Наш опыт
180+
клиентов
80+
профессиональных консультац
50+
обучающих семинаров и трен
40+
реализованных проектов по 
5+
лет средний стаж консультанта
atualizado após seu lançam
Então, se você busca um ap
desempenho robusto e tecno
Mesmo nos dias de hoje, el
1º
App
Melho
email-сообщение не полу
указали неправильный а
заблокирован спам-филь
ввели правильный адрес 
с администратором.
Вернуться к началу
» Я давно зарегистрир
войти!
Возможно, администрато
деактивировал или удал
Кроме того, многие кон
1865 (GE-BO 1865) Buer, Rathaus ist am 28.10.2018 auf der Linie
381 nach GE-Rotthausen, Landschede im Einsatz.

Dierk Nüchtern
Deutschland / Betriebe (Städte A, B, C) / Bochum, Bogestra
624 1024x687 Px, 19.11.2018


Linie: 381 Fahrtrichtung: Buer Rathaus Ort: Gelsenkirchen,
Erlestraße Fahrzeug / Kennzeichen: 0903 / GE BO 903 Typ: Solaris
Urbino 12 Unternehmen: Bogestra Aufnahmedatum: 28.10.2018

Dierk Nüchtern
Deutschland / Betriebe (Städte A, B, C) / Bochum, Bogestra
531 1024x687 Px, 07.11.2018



━━━━━━━━━━━━━━━━━━━━━━━━━━━━━━

Only the lines from the one holding "ввели правильный адрес" to the end of the material are wanted, each transcribed exactly.

ввели правильный адрес 
с администратором.
Вернуться к началу
» Я давно зарегистрир
войти!
Возможно, администрато
деактивировал или удал
Кроме того, многие кон
1865 (GE-BO 1865) Buer, Rathaus ist am 28.10.2018 auf der Linie
381 nach GE-Rotthausen, Landschede im Einsatz.

Dierk Nüchtern
Deutschland / Betriebe (Städte A, B, C) / Bochum, Bogestra
624 1024x687 Px, 19.11.2018


Linie: 381 Fahrtrichtung: Buer Rathaus Ort: Gelsenkirchen,
Erlestraße Fahrzeug / Kennzeichen: 0903 / GE BO 903 Typ: Solaris
Urbino 12 Unternehmen: Bogestra Aufnahmedatum: 28.10.2018

Dierk Nüchtern
Deutschland / Betriebe (Städte A, B, C) / Bochum, Bogestra
531 1024x687 Px, 07.11.2018



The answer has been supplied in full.